Charlemagne, qui avait beaucoup de vénération pour notre Saint, le pria, après qu'il eut dompté les Saxons, d'aller de nouveau leur prêcher l'Évangile. Quoique courbé par l'âge et les infirmités, il se rendit néanmoins avec ses compagnons à Heresbourg, pour y attendre le Roi. C'est là qu'il fut atteint d'une maladie, qui l'obligea de revenir à Fulda avec Wintar, médecin du Roi, qui lui prolongea la vie encore de quelques mois. Mais celui-ci lui ayant fait prendre un jour un remède qui produisit un effet contraire à ce qu'on attendait, le Saint pressentit aussitôt que sa fin était prochaine, fit sonner toutes les cloches du couvent, fit assembler tous les religieux autour de lui, leur adressa une grande exhortation, dans laquelle il les pria de lui pardonner s'il ne leur avait pas toujours prêché d'exemple, et pardonna en même temps à tous ceux qui lui avaient fait de la peine, nommément à l'archevêque.

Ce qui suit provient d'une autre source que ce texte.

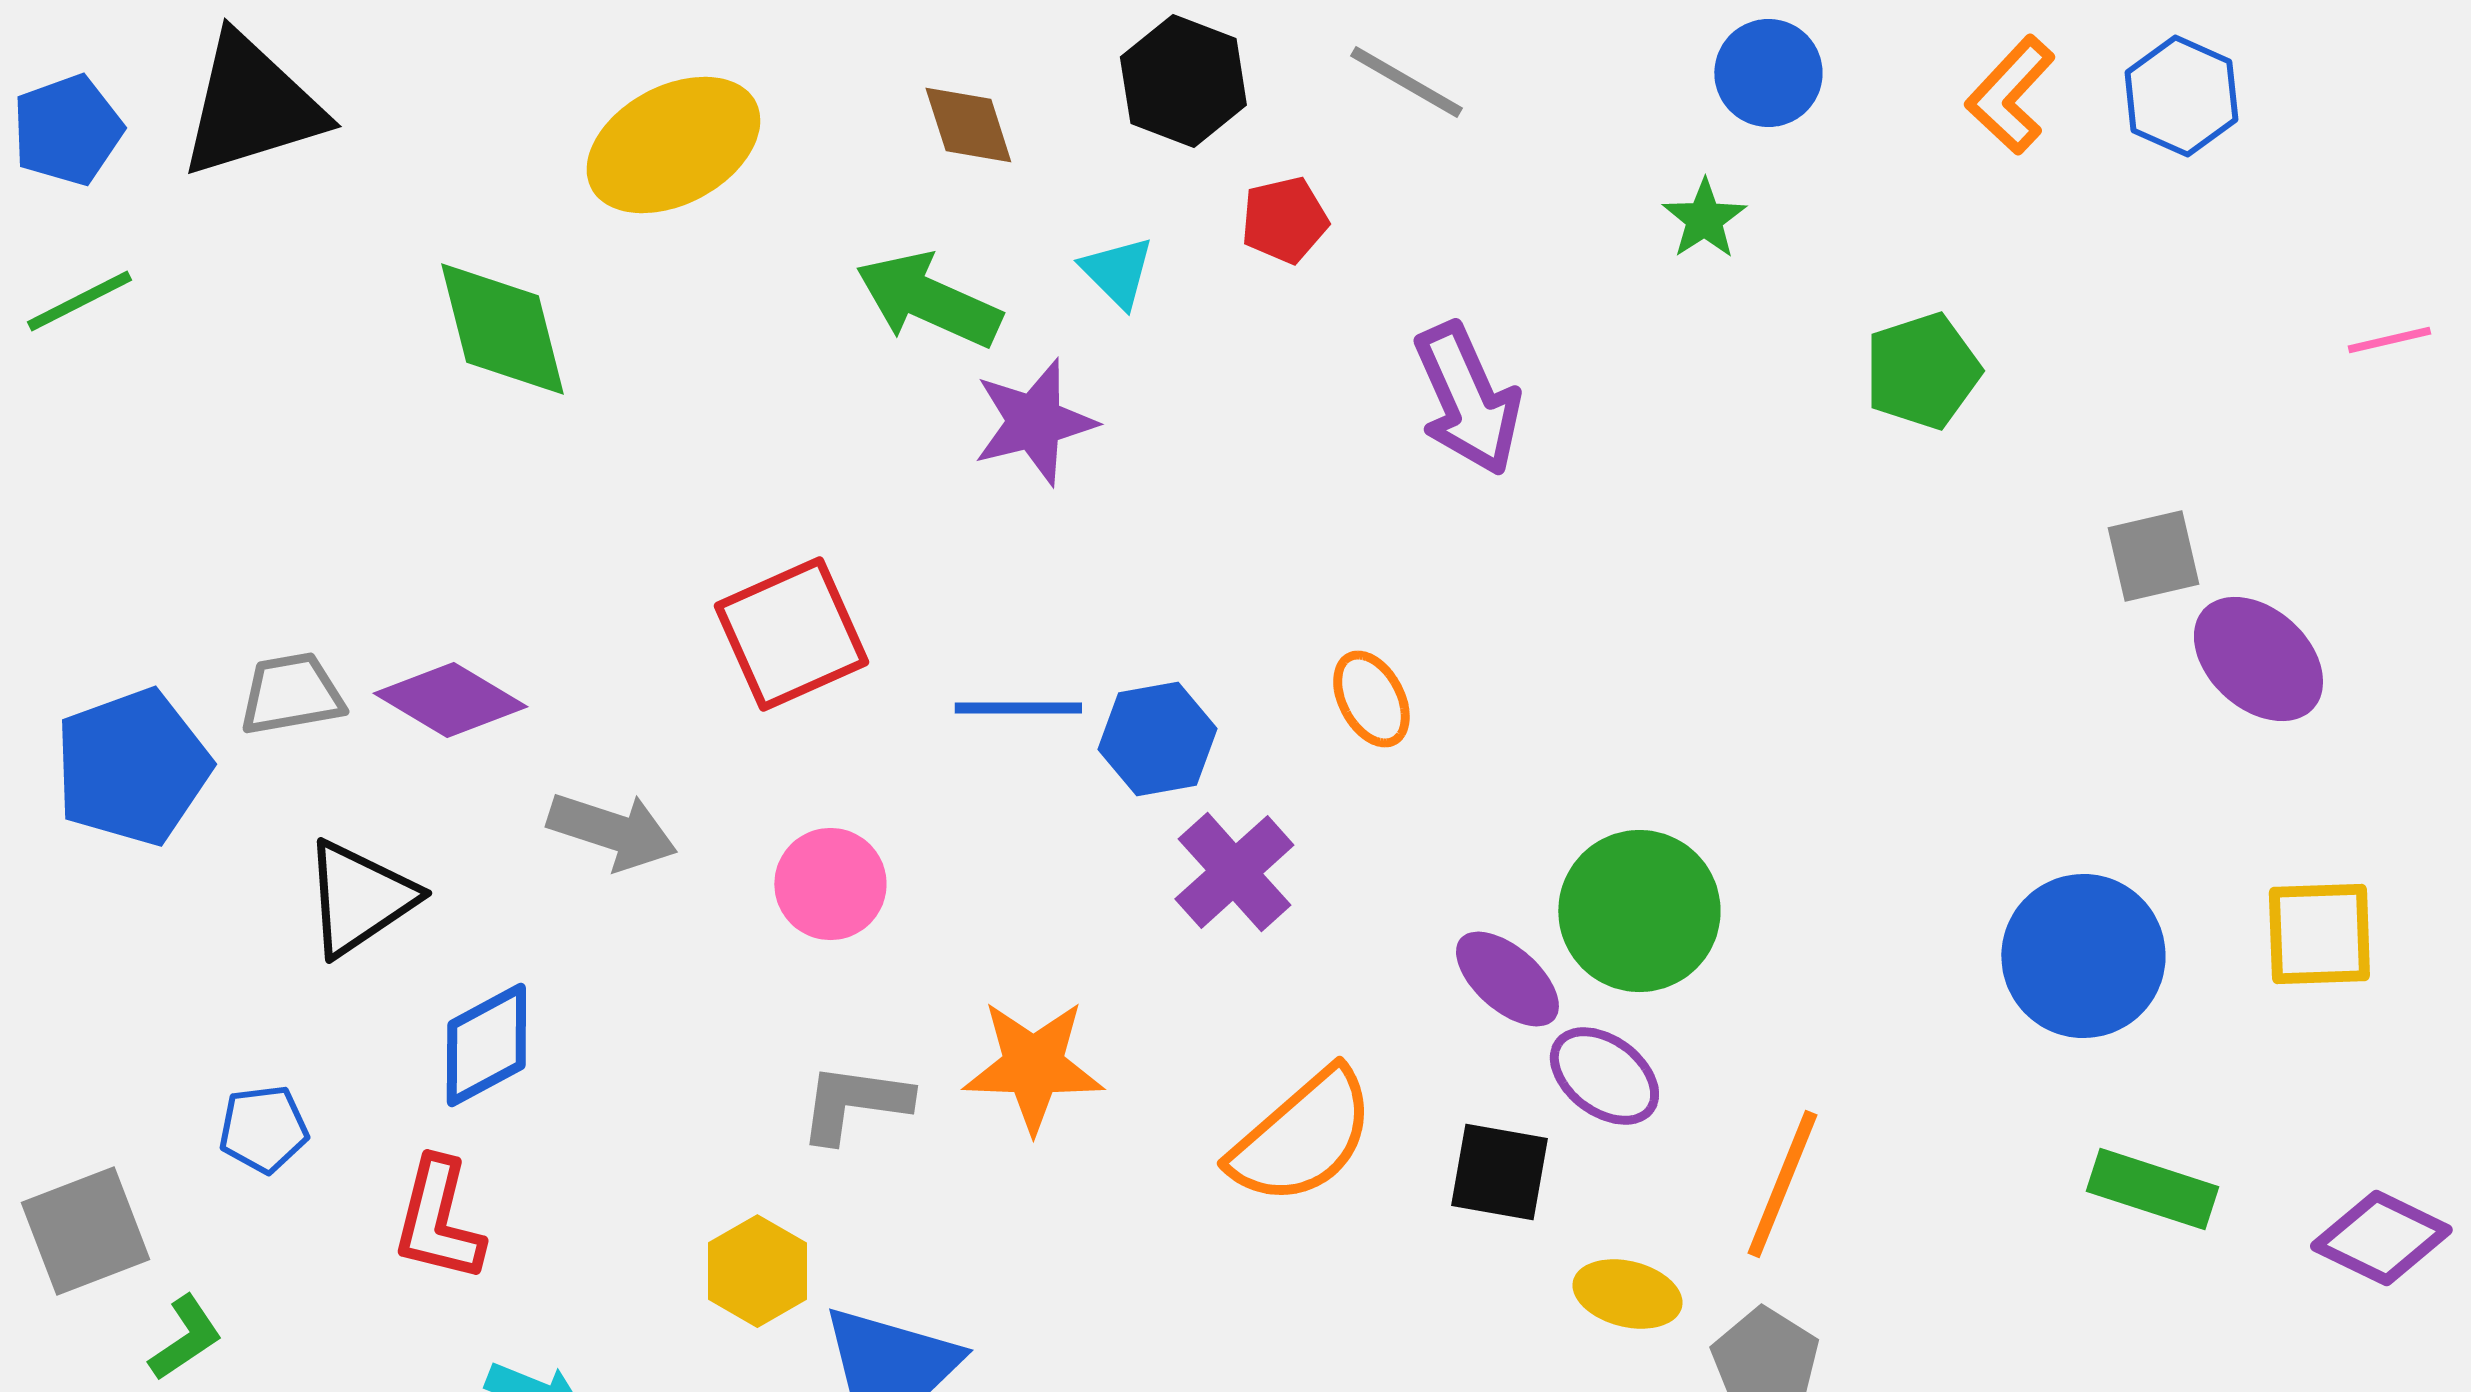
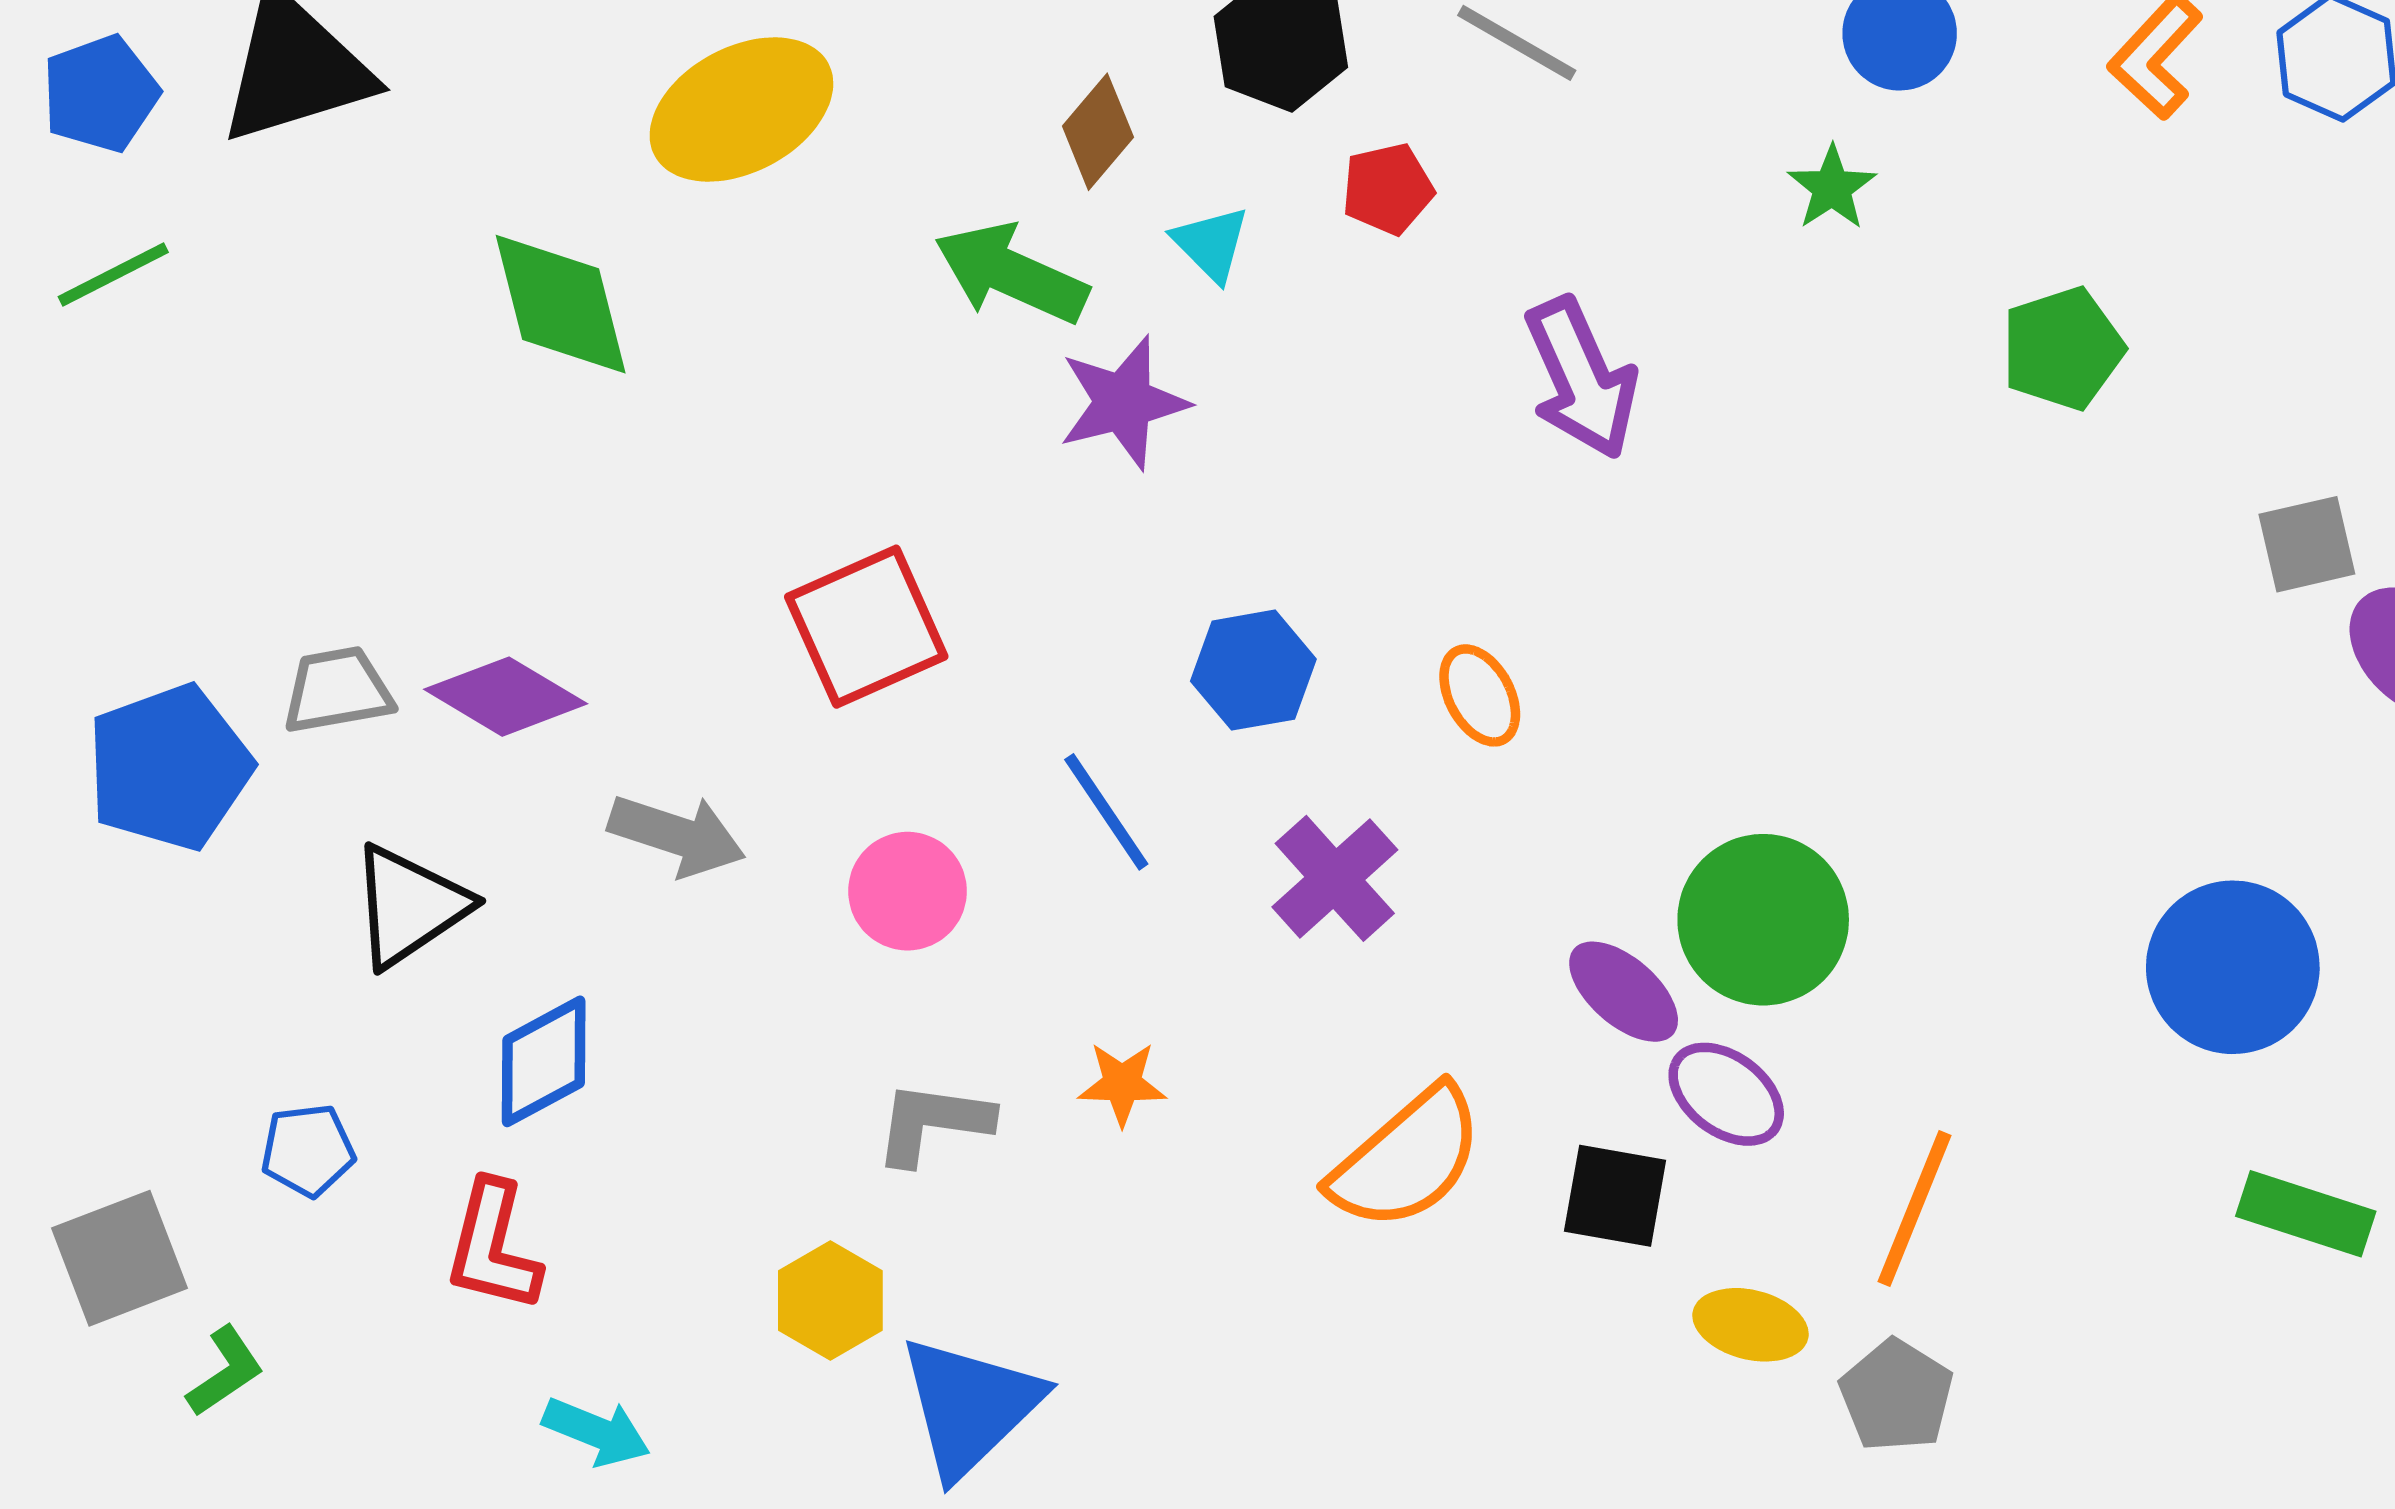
brown diamond: (968, 125) -> (1098, 132), moved, turned 58
blue line: (1018, 708) -> (1106, 812), moved, turned 56
blue hexagon: (1157, 739) -> (1253, 670), moved
orange star: (1033, 1066) -> (1122, 1084), size x0.6

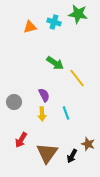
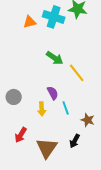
cyan cross: (54, 22) -> (54, 17), size x1.5
purple semicircle: (44, 95) -> (53, 93), moved
brown star: (88, 144) -> (88, 120), moved
black arrow: (72, 156) -> (75, 141), moved

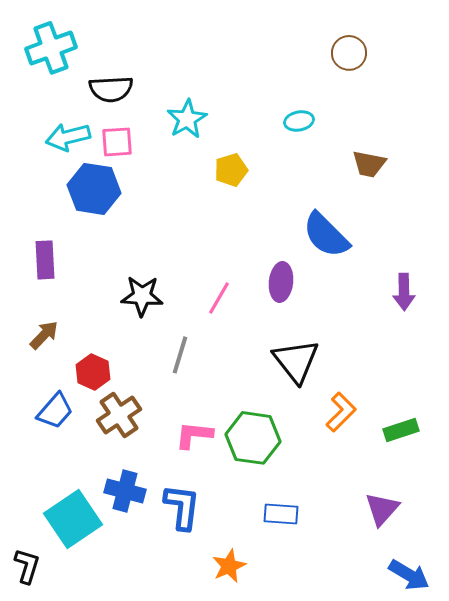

Le lendemain, qui fut le jour de sa mort (17 Décembre 779), l'un des moines qui entouraient son lit, lui adressa encore ces paroles : « Nous ne doutons pas un instant que vous n'alliez entrer dans la vie éternelle. C'est pourquoi nous demandons à votre tendresse paternelle de se souvenir alors de nous, et d'intercéder pour vos disciples, qui mettent beaucoup de confiance dans votre prière. » Alors le Saint, se retournant vers ses frères, leur dit : « Conduisez-vous toujours comme il convient, faites en sorte par vos actions, que je puisse utilement prier pour vous, et vos vœux » seront accomplis. » Là-dessus, il rendit son âme à son Créateur, ayant atteint environ l'âge de soixante-sept ans. Quoique l'on fût persuadé de la sainteté de notre abbé, on célébra pendant plusieurs années à Fulda l'anniversaire de sa mort et non sa fête. Ce qui fait que son nom ne se trouve dans aucun des martyrologes du neuvième siècle, pas même dans celui de Rhaban-Maur, qui ne le composa que soixante ans après sa mort. Ce ne fut que le Pape Innocent II qui le déclara Saint par une canonisation solennelle qu'il fit au concile de Latran, l'an 1139, et il en adressa un bref le 19 Avril à Conrad, abbé de Fulda, et à ses religieux. Sa fête ne fut néanmoins établie que trois cents ans après, lorsque Jean, évêque de Wurtzbourg, fit la publication du bref d'Innocent, le dernier Dimanche du mois de Novembre 1439. Il ordonna que sa fête serait d'office double et chômée d'obligation dans tout son diocèse et dans tous les lieux qui étaient de la dépendance de l'abbaye de Fulda. Les reliques du Saint se conservèrent dans l'église de cette abbaye; lorsqu'on les leva de terre en 1613, on remarqua avec étonnement, à la grandeur des os, que saint Sturmius avait été d'une taille gigantesque.

SOURCE : Alban Butler : Vie des Pères, Martyrs et autres principaux Saints… – Traduction : Jean-François Godescard.